Friday, March 18, 2016

Anticipate the Wilting




The little one is in the back.  Second morning in a row she has been the first one to pile into the car.  Earliest one in usually names the tunes.  The morning ritual suggests that, unless neither girl can’t or won’t find something, they can pick the music.  “I’ve got it.” She offers.  I fiddle with the heater.  No matter what I do with it, there won’t be any impact till for the first five minutes of the drive, when you want it most. 
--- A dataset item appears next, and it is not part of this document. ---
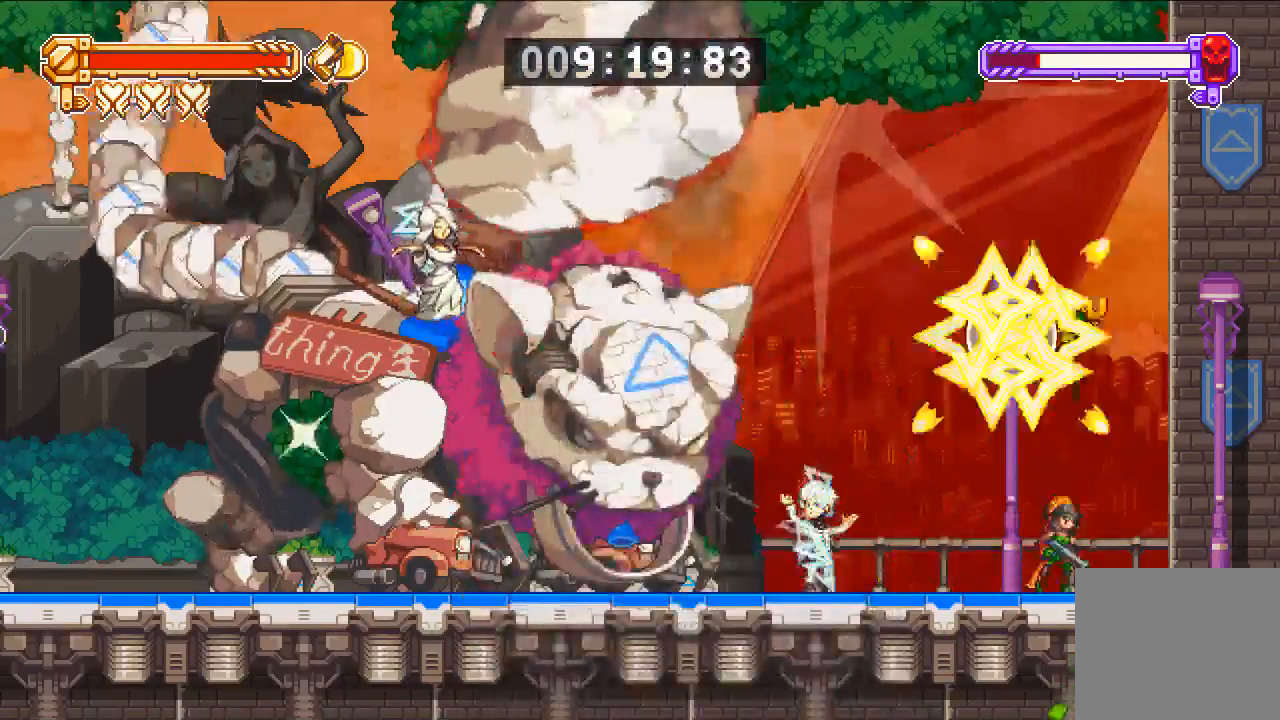
{"dt_ms": 500, "buttons": [], "left_stick": "center", "right_stick": "right", "events": [[283, "CROSS", "up"], [350, "DPAD_LEFT", "up"], [350, "R2", "up"], [417, "SQUARE", "up"], [500, "right_stick", "right"]]}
By the time the older one is seated, the younger one has “Turn Down For What?” playing out of her iPhone.  This appears to be just about the only line uttered in this song.  “We just heard that yesterday,” sighs the older one.   The younger one’s tastes predictably trail her older sister by about six months. By the time the younger one has the songs added to her playlist they’re yesterday’s news to the teenager in the car.
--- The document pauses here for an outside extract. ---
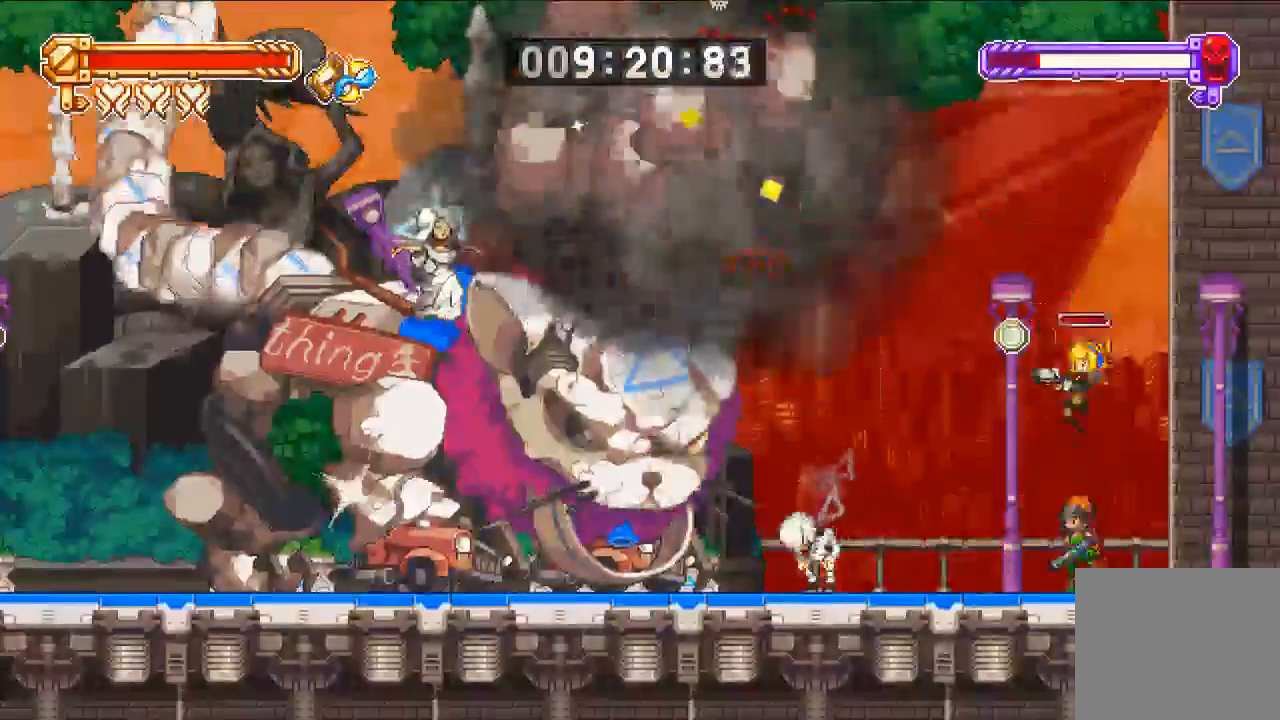
{"dt_ms": 1000, "buttons": [], "left_stick": "center", "right_stick": "right"}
Next up, a song where the woman is insisting she is more beautiful than the girlfriend of the person to whom the song is directed.  She keeps repeating this over and over and then trying to rationalize why it’s tough being beautiful and why no one should hate her for being so hot.  She is “a ten” she claims.  Bile rises. I can’t help assert that this is a brainless thing to be singing about.  I state that it would be funny and indeed cool, if the person in point of fact had three nostrils and a flat frying pan face.  I already know, however that there is little ironic to this braggadocio.  And before I know it I’ve denigrated someone’s music once again.  I try to quiet down and listen, once again. 

My daughter informs me that this is “Pretty Girl Rock.”  Later I look up Pretty Girl Rock.  The song is sung by one Keri Hilson.  I found the video.  She does not have three nostrils and is objectively pretty.  I’m intrigued because the clip starts off with her as a Josephine Baker flapper and then skips two decades to cast her as an African American Andrew Sister.  But looking at her boasting, noting that she isn’t the youngest pop star out there, one can’t but help to anticipate the wilting and consider comeuppance looming in the corners of her face where crows’ feet are ready to clutch. “ahh well, a young woman, ain’t got nothing in the world these days.”



“Have a good day.”  Once I drop them off, I break out my iPhone and plug it in and turn up some loud Swedish rock and roll.  The music fills me as I overtake this Mercedes that is plodding ahead of me.